1:16 | This study is a double-blinded, placebo-controlled randomized phase 2b study of GEM versus placebo in a 1 to 1 fashion. In order to be eligible patients had to have advanced-stage epithelial ovarian cancer either stage III or IV, and have undergone primary therapy of surgery, plus taxane platinum-based chemotherapy and reach a complete clinical response. At that point, patients were then randomized 1 to 1. The vaccine and placebo were given intradermally once a month, from anywhere depending on 4 to 12 cycles, which was determined by the amount of active vaccine that was created. And so again, our primary end point was recurrence-free survival and secondary end points were overall survival in the subgroup analysis based on BRCA mutations as well as homologous recombination status.
2:19 | In this updated data from the as homologous recombination proficient patients, there were 25 patients who received the GEM vaccine and 20 placebo groups were similar across demographic and pathologic variables. This was a well-tolerated agent, where essentially there was no grade 3 or grade 4 adverse events, and the majority of adverse events were mild, with skin irritation at the injection site being the most common adverse event. Also, those were equal between the placebo in GEM groups.
2:54 | From an efficacy standpoint and homologous recombination proficiency, we saw very encouraging results with the statistical improvement in both recurrence-free survival benefit from 5.7 up to 10.6 months, that correlated to a 61% reduction of recurrence, as well as an improvement in the overall survival benefit from 26.9 months in placebo to median not reached in the GEM arm, and that was a 66% reduction in death.
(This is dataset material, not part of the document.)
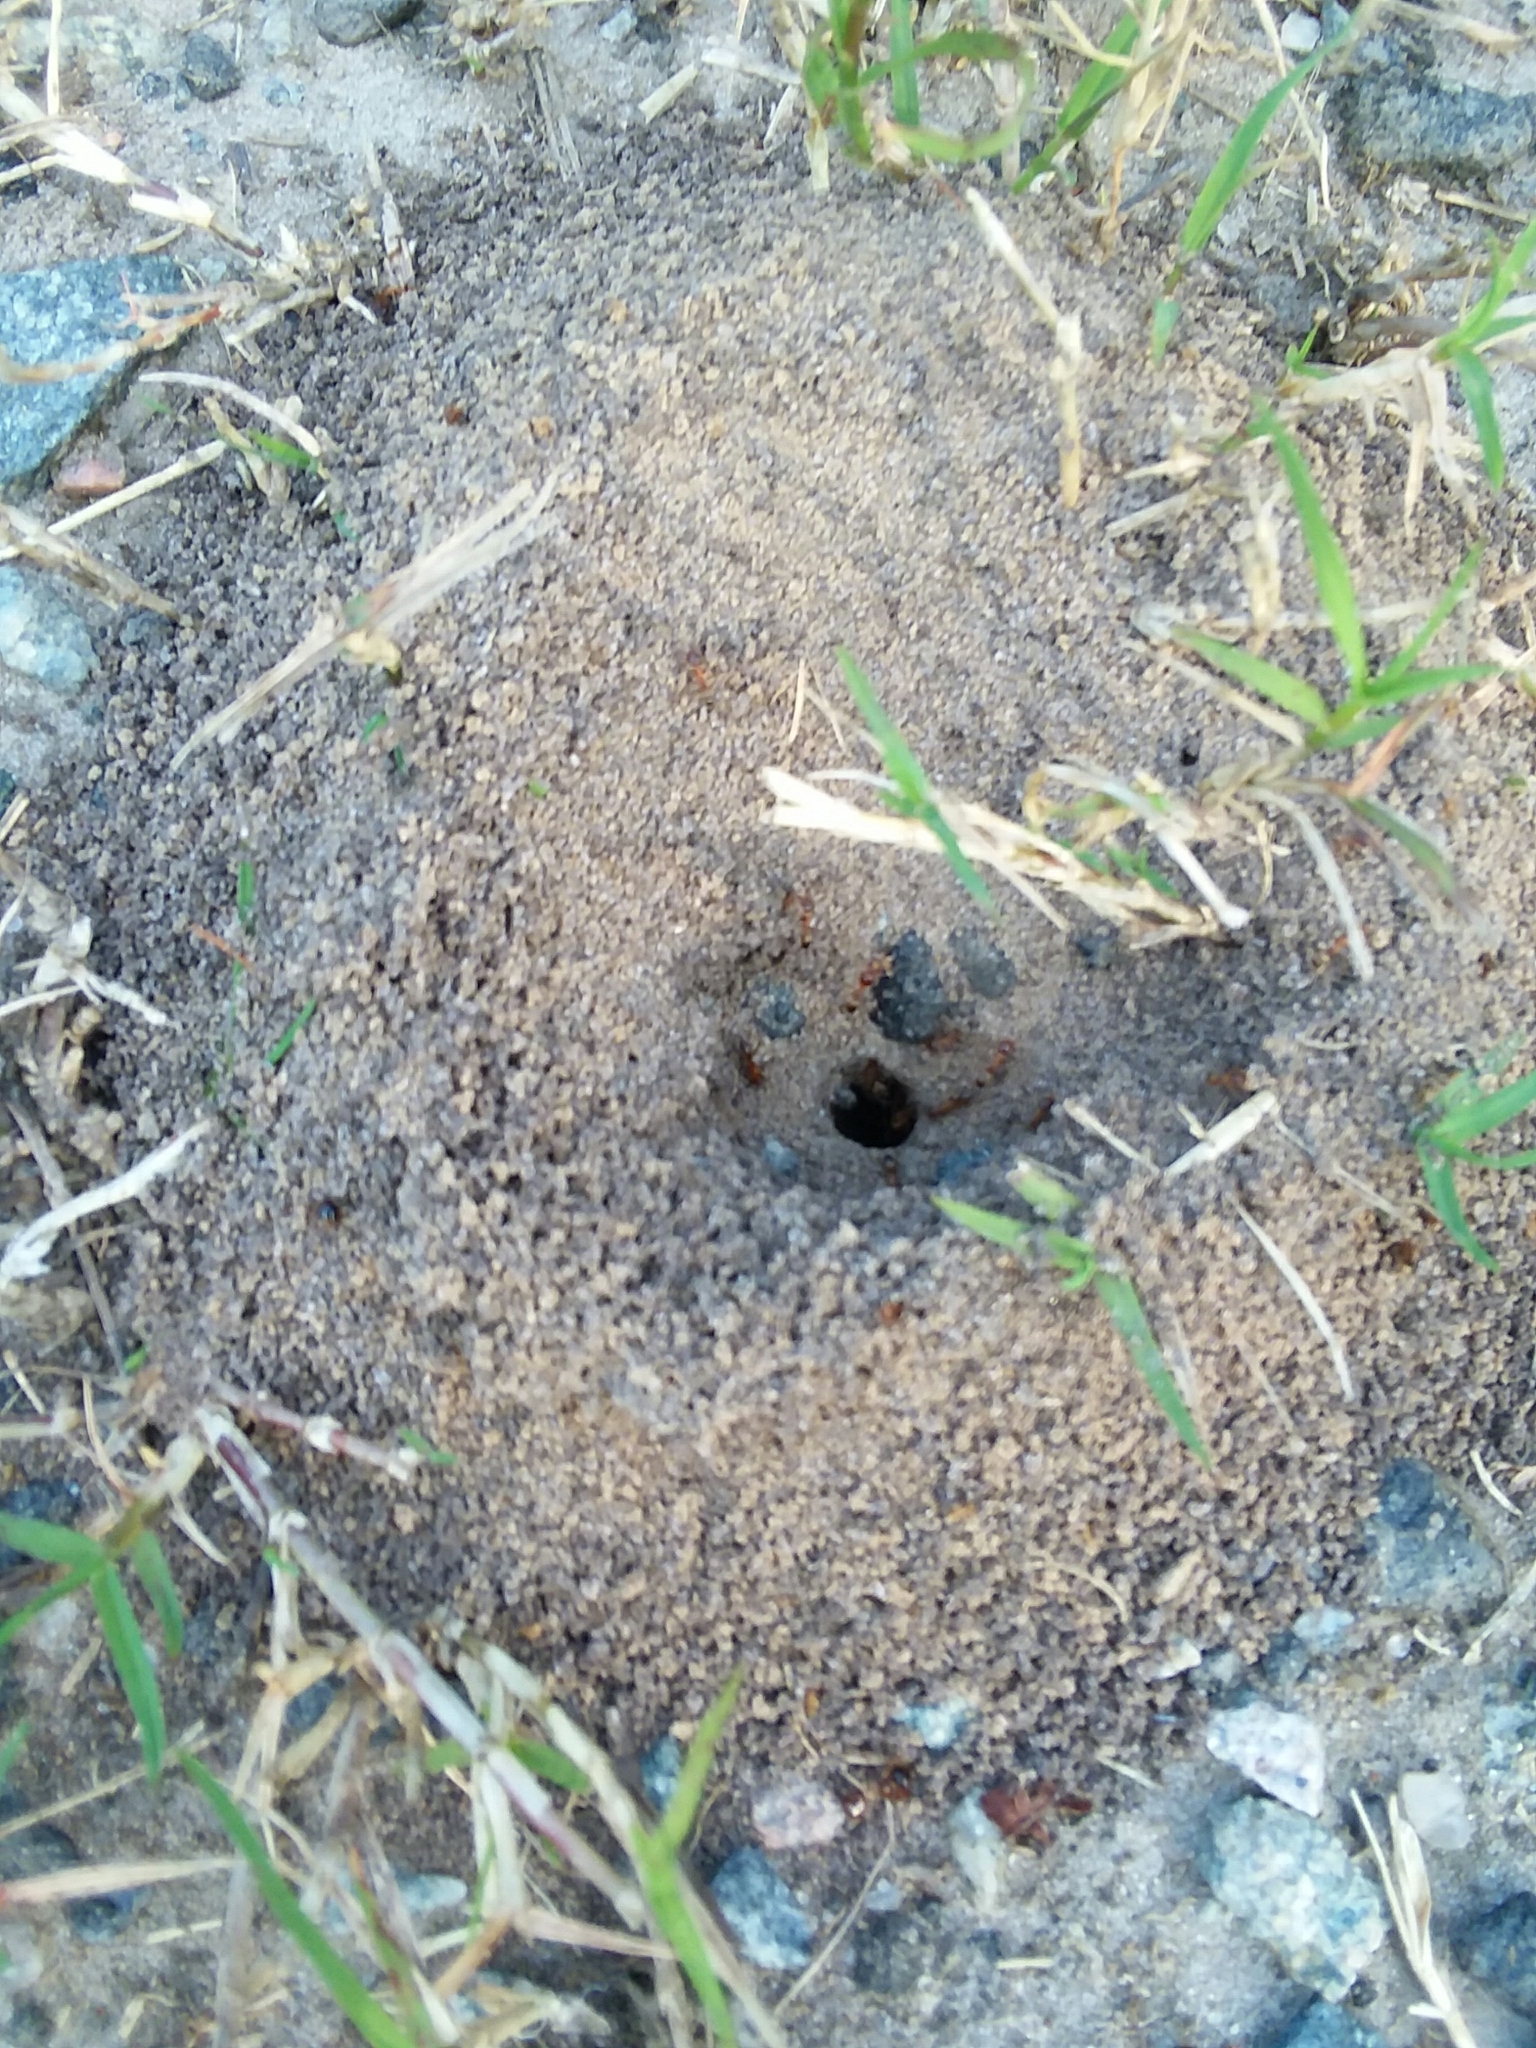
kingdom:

3:25 | Looking at our long-term data, which a median of 58 months of follow up, which was analyzed up until April of 2021, that overall survival benefit was maintained. Two-year overall survival was 92% in the GEM arms compared to 55 in placebo, and in 3-year overall survival was 70% in the GEM compared to 40% in the placebo arm. Both of those were statistically significant. I did mention some of the translational end points. We looked at gene-protein and protein-protein interactions using a large database [the String database. And by analyzing that, based on the computational analysis of related proteins, looking for kind of a molecular subgroup of patients to predict the best response, the homologous recombination proficient set of proteins with p53 set of proteins gave the most favorable outcomes, where the recurrence-free survival was 5.6 in the placebo compared to 21 months in the GEM group. And the overall survival again, was maintained with a significant benefit in that subgroup analysis as well. So, it was very promising not only from our extended follow up with immediate follow up again of 58 months, but in our translational end points as well as we try to home in on predictive biomarkers that could be of use in the future.